▶ **提供文本**:
· · · · · · ·
牛卵形巴貝斯蟲病二溫式PCR診斷方法的建立

田萬年，王妍慧，薛書江，賈立軍，張守發

(1. 吉林農業科技學院動物科技學院，吉林 吉林 132101 ； 2. 延邊大學農學院，吉林 延吉 133002)

牛的卵形巴貝斯蟲病(Babesiaovata)是由巴貝斯科巴貝斯屬的卵形巴貝斯蟲寄生于牛紅細胞內所引起的寄生蟲病[1]。病牛多表現為高熱、貧血、黃疸和血紅蛋白尿，多引起死亡[2-3]。我國于1986年在河南省盧氏縣牛體內發現本病，隨后1994年，在甘肅張家川回族自治縣牛體內分離到卵形巴貝斯蟲[4]。目前牛卵形巴貝斯蟲的診斷主要通過血液涂片，顯微鏡檢查為主，隱性感染牛的血液染蟲率較低，顯微鏡檢測易出現漏檢和誤診。因此，急需建立一種敏感性高、特異性強，用于該病早期診斷。PCR方法是一種快速、敏感、特異的診斷方法，已廣泛應用寄生蟲病的診斷[5-6]。二溫式PCR方法比常規PCR方法特異性更強，所需時間更少[7]。目前尚未見應用二溫式PCR診斷牛卵形巴貝斯蟲病的文獻報道。本試驗根據卵形巴貝斯蟲18S rRNA基因序列設計1對引物，建立了二溫式PCR方法，為今后牛卵形巴貝斯蟲病的診斷和流行病學調查提供科學理論依據。
· · · · · · ·
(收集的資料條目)
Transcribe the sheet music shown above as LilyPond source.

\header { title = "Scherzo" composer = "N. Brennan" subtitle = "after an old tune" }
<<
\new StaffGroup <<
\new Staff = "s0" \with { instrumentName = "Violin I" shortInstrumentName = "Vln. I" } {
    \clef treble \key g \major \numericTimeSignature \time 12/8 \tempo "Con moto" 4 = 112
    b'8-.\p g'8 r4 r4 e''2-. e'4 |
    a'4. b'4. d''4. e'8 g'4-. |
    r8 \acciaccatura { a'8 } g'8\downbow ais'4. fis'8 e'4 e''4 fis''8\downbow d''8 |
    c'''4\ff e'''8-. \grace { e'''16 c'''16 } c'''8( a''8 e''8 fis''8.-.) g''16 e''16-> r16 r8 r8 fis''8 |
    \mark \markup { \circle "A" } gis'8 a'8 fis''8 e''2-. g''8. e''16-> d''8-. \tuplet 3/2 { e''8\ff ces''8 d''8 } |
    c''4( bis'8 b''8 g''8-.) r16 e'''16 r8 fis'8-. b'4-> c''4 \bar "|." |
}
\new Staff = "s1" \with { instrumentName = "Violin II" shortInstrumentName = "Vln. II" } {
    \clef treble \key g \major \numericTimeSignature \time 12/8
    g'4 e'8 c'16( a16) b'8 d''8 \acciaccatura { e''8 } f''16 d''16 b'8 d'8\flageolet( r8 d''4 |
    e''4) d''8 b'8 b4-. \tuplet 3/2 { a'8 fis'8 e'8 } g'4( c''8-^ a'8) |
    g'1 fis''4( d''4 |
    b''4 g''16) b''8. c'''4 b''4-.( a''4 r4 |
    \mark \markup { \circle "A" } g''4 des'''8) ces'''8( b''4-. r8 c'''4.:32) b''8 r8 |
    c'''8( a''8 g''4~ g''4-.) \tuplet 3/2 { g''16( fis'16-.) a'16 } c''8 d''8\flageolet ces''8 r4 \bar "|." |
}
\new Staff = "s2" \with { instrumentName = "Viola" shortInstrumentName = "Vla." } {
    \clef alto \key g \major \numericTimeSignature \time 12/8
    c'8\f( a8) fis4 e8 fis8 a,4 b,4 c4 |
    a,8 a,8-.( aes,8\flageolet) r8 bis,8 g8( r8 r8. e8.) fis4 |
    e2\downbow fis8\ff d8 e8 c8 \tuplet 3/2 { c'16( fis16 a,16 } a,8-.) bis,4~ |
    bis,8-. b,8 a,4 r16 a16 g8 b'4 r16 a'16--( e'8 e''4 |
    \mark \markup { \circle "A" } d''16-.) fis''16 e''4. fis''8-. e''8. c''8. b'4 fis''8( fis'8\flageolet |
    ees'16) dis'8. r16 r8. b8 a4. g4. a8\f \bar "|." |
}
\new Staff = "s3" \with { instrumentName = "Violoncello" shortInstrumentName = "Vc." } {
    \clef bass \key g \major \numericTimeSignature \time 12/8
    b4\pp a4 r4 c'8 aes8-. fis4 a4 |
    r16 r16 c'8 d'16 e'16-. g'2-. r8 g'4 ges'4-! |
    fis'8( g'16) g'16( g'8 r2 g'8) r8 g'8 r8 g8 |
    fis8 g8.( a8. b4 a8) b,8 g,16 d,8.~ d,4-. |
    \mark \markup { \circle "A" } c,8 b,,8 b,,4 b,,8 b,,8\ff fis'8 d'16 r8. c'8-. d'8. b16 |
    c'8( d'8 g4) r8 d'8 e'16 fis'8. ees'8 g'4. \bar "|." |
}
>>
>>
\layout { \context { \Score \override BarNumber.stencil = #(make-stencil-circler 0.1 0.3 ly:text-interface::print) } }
· · · · · · ·
▶ **任務要求**:
請將牛卵形巴貝斯蟲病診斷一文從“(1. 吉林農業科技學院動物科技學院，吉林 吉林”起至“行病學調查提供科學理論依據。”止（含這兩處）重寫一遍，並把其中的“血液涂片”替換為“血液抹片”。

▶ **回答**:
(1. 吉林農業科技學院動物科技學院，吉林 吉林 132101 ； 2. 延邊大學農學院，吉林 延吉 133002)

牛的卵形巴貝斯蟲病(Babesiaovata)是由巴貝斯科巴貝斯屬的卵形巴貝斯蟲寄生于牛紅細胞內所引起的寄生蟲病[1]。病牛多表現為高熱、貧血、黃疸和血紅蛋白尿，多引起死亡[2-3]。我國于1986年在河南省盧氏縣牛體內發現本病，隨后1994年，在甘肅張家川回族自治縣牛體內分離到卵形巴貝斯蟲[4]。目前牛卵形巴貝斯蟲的診斷主要通過血液抹片，顯微鏡檢查為主，隱性感染牛的血液染蟲率較低，顯微鏡檢測易出現漏檢和誤診。因此，急需建立一種敏感性高、特異性強，用于該病早期診斷。PCR方法是一種快速、敏感、特異的診斷方法，已廣泛應用寄生蟲病的診斷[5-6]。二溫式PCR方法比常規PCR方法特異性更強，所需時間更少[7]。目前尚未見應用二溫式PCR診斷牛卵形巴貝斯蟲病的文獻報道。本試驗根據卵形巴貝斯蟲18S rRNA基因序列設計1對引物，建立了二溫式PCR方法，為今后牛卵形巴貝斯蟲病的診斷和流行病學調查提供科學理論依據。